Ce 14 juin 1800, Jean-Baptiste Kléber, chef de l’Armée française en Égypte depuis le retour de Bonaparte à Paris, était assassiné au Caire, poignardé dans les jardins de sa résidence, par un jeune musulman fanatique, Soleyman-el-Khaleby.
Commença alors une étonnante aventure posthume…
Le 17 juin 1800, tandis que l’assassin était exécuté par le sinistre bourreau Barthélemy (on lui appliqua le supplice du pal), Kléber connaissait son premier enterrement, à l’intérieur du fort Ibrahim.
Quand la nouvelle de sa mort parvint à Paris, il fut décidé de lui construire, place des Victoires, un sépulcre commun avec Desaix, tué aussi le 14 juin 1800, à la bataille de Marengo. Le mausolée se limita à une maquette de toile et de plâtre qui fut vite démolie. Dans le même temps, les compatriotes strasbourgeois de Kléber avaient érigé un cénotaphe monumental (14 mètres !) et, paraît-il, du plus mauvais effet (on se moquait de la représentation du général, peu à son avantage, due à un sculpteur nommé… Malade). Les nazis n’en laissèrent rien en 1940.
Revenons au Caire où, en 1801, le corps de Kléber fut évacué en même temps que les troupes françaises. Après la remontée du Nil et la traversée de la Méditerranée, le cercueil du général fut mis en quarantaine au large de Marseille, dans la chapelle (aujourd’hui démolie) du château d’If. On ne l’en sortit qu’en 1818 (!) pour le rapatrier, après un voyage de trois semaines, à Strasbourg, précisément dans la cathédrale où un caveau avait été aménagé dans la chapelle Saint-Laurent.
Il était alors question de transférer à nouveau le grand homme sous un monument érigé pour l’occasion et qui serait à la mesure de sa gloire.

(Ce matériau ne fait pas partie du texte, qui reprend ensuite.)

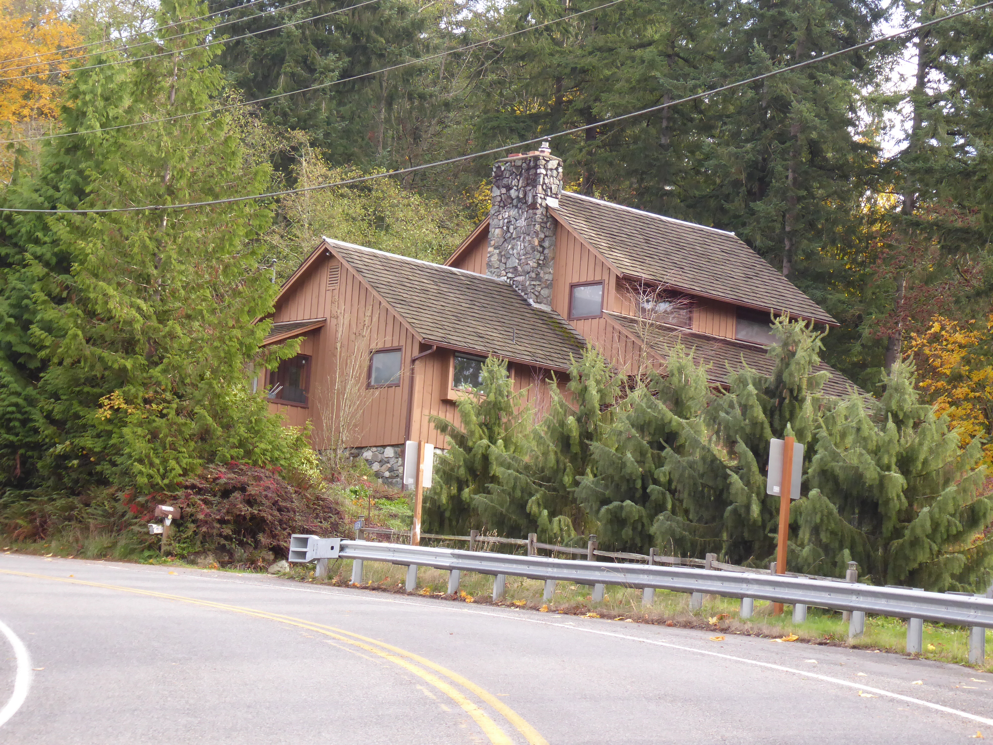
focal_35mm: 127
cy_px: 372
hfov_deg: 15.5
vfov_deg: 11.7
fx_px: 3643
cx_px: 496
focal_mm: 20.6
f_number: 5.1
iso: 320
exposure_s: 1/125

Différents projets furent abandonnés avant qu’on ne se décidât enfin à exhumer Kléber de la cathédrale (on constata alors qu’il avait été fort mal embaumé) pour le conduire, le 13 décembre 1838, en grande pompe jusqu’à la place d’Armes (aujourd’hui place Kléber). En 1840 fut dévoilée la fameuse statue que nous connaissons encore, oeuvre de Grass, en même temps que la place recevait son nom actuel.

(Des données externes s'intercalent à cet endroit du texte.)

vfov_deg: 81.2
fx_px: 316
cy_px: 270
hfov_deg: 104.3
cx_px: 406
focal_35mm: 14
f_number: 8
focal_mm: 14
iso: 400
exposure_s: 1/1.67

Ce fut alors un long repos que ne troubla pas même l’annexion de l’Alsace au Reich (1870-1918). En revanche, les occupants de 1940 virent dans la statue un obstacle aux rassemblements de masse et un rappel trop voyant de l’Histoire française. L’effigie fut donc déplacée et le cercueil de Kléber prit la direction, le 5 novembre 1940, du cimetière militaire de Cronenbourg où son emplacement fut marqué d’une simple croix de bois où se lisait GENERAL KLEBER (en majuscules et sans accents, jugés trop français).

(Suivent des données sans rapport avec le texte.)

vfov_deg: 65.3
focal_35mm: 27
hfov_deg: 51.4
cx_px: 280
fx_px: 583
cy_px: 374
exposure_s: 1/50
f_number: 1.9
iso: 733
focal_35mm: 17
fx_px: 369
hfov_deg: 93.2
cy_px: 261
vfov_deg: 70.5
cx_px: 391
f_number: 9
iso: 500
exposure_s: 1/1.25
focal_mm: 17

Quand un autre général, Leclerc, et la 2è D. B. libérèrent Strasbourg (novembre 1944), la croix de bois de Cronenbourg reçut une nouvelle épitaphe : Jean-Baptiste Kléber / Général en chef de l’Armée d’Égypte. Et, dix mois plus tard, c’était, le 16 septembre 1945, le dernier voyage pour réintégrer le caveau de la place Kléber (rebaptisée place Karl-Roos durant les années noires, du nom d’un autonomiste alsacien, exécuté par les Français début 1940, que les nazis considéraient comme un martyr). Depuis, les temps furent plus calmes si l’on excepte la construction, en 1967, d’un vaste garage souterrain tout autour de la tombe (dans le parking, une plaque commémorative signale même la présence du corps de Kléber de l’autre côté de la paroi !).
À chaque fois que je me rends à Strasbourg (j’aurai, je l’espère, l’occasion d’évoquer bientôt ici les richesses funéraires locales), cette histoire me trotte dans la tête lorsque je traverse, souvent de nuit, la place. En lisant la phrase lapidaire inscrite sur le piédestal de granit, Ici reposent ses restes, je me dis que la variante Ici reposent enfin ses restes sonnerait plus juste.
Source : Jean-Paul Bailliard, Kléber après Kléber (I. D. L’Édition, 1999).